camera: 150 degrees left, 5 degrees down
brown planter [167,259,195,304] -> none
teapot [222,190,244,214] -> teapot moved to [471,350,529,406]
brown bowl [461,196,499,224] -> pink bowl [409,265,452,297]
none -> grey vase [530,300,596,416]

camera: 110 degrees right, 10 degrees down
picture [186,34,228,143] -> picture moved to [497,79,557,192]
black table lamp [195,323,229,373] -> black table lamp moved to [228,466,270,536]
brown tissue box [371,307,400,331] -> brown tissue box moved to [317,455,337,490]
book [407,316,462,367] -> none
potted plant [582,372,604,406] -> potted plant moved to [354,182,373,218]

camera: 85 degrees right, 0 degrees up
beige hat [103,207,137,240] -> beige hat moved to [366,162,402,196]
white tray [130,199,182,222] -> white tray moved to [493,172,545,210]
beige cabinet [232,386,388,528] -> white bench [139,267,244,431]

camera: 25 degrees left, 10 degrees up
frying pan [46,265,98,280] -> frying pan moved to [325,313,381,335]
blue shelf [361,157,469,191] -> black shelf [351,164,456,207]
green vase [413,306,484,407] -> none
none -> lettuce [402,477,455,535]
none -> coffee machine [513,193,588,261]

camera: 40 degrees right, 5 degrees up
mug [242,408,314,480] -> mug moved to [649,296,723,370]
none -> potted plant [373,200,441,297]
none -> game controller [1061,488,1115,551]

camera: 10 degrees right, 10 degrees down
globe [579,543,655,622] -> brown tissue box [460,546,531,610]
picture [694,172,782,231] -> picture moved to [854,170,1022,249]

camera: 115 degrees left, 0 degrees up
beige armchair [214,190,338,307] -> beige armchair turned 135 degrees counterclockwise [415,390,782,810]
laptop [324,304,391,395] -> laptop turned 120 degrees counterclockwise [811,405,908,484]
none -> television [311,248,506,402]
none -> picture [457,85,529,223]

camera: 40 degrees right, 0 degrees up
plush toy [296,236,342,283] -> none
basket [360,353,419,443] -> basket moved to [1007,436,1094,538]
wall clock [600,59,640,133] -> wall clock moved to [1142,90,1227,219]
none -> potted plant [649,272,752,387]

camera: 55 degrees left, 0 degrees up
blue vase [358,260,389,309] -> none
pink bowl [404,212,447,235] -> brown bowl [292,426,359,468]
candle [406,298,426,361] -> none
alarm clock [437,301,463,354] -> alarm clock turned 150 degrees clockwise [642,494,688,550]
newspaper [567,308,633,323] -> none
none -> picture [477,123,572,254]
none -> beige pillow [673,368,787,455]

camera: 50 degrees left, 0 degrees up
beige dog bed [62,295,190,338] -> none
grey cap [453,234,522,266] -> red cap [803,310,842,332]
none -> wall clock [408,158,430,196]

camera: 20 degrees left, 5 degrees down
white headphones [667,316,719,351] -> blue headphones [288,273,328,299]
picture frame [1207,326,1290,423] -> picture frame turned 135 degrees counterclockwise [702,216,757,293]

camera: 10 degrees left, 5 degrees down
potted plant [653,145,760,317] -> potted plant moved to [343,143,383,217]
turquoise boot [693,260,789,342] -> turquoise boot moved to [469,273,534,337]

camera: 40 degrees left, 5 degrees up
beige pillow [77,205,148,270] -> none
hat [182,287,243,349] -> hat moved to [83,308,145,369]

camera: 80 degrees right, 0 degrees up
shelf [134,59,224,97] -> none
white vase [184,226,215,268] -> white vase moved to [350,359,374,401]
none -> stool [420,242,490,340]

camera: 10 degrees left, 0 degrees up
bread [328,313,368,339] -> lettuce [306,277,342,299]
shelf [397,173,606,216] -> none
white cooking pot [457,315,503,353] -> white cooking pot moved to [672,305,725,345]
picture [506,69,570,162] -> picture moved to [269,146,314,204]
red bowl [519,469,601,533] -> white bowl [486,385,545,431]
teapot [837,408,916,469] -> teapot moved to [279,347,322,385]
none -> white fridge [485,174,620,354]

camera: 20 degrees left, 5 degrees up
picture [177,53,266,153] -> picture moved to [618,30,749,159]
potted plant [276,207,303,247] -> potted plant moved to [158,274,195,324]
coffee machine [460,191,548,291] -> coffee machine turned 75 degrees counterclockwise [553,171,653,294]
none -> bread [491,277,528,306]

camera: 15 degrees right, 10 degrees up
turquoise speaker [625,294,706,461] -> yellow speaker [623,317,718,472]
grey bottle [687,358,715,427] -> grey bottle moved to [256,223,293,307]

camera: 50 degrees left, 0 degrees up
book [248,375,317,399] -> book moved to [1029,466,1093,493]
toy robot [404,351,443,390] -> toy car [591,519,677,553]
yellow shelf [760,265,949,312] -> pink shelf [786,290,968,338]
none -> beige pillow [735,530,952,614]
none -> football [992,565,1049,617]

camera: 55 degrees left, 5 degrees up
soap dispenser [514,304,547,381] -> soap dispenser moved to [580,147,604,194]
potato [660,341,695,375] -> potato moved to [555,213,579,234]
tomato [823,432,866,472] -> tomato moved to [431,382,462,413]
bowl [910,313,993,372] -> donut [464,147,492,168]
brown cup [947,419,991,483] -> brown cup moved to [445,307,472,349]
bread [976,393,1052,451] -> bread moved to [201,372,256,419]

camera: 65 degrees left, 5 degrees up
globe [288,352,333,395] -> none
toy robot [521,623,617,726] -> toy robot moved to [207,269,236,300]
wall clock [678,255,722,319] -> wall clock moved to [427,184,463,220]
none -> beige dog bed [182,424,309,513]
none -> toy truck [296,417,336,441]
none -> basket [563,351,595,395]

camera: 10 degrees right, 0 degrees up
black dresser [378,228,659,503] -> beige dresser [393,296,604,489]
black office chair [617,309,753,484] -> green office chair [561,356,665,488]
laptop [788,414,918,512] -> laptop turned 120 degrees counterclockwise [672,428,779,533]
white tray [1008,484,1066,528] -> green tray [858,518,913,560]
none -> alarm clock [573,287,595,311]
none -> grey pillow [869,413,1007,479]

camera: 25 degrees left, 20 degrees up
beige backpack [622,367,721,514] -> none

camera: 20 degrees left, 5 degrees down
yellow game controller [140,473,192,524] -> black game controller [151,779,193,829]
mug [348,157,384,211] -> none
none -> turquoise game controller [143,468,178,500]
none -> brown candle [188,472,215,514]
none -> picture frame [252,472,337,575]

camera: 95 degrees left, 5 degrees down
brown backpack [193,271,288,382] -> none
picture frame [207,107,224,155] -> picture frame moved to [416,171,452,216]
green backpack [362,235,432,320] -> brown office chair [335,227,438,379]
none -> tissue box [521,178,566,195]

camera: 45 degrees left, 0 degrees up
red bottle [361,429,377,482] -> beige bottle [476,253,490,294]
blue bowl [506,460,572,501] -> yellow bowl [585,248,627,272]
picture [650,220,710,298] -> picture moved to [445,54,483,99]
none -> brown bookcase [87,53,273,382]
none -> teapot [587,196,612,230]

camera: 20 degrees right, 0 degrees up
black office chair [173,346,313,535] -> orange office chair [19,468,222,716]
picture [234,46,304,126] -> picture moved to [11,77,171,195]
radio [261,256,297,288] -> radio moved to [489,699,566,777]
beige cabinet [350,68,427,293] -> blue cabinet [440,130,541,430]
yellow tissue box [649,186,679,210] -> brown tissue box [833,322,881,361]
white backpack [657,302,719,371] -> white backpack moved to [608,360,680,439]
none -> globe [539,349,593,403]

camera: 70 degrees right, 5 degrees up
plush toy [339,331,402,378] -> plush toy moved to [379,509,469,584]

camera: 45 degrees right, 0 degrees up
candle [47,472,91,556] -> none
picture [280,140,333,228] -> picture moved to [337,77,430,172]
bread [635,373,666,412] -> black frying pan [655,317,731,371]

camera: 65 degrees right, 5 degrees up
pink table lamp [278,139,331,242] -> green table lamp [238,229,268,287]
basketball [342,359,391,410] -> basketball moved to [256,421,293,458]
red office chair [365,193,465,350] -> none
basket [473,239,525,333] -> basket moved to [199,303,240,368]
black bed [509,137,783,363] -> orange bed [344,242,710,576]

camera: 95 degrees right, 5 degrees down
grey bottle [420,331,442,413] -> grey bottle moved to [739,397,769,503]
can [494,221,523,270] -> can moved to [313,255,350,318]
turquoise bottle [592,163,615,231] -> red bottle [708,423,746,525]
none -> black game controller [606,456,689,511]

====

Task details: Everything above from the line containing "camera: 25 degrees left, 10 degrees up" down to the line containing "camera: 10 degrees right, 10 degrees down" should be copied exactly, both end lines included, and nothing else.

Response to the exercise:
camera: 25 degrees left, 10 degrees up
frying pan [46,265,98,280] -> frying pan moved to [325,313,381,335]
blue shelf [361,157,469,191] -> black shelf [351,164,456,207]
green vase [413,306,484,407] -> none
none -> lettuce [402,477,455,535]
none -> coffee machine [513,193,588,261]

camera: 40 degrees right, 5 degrees up
mug [242,408,314,480] -> mug moved to [649,296,723,370]
none -> potted plant [373,200,441,297]
none -> game controller [1061,488,1115,551]

camera: 10 degrees right, 10 degrees down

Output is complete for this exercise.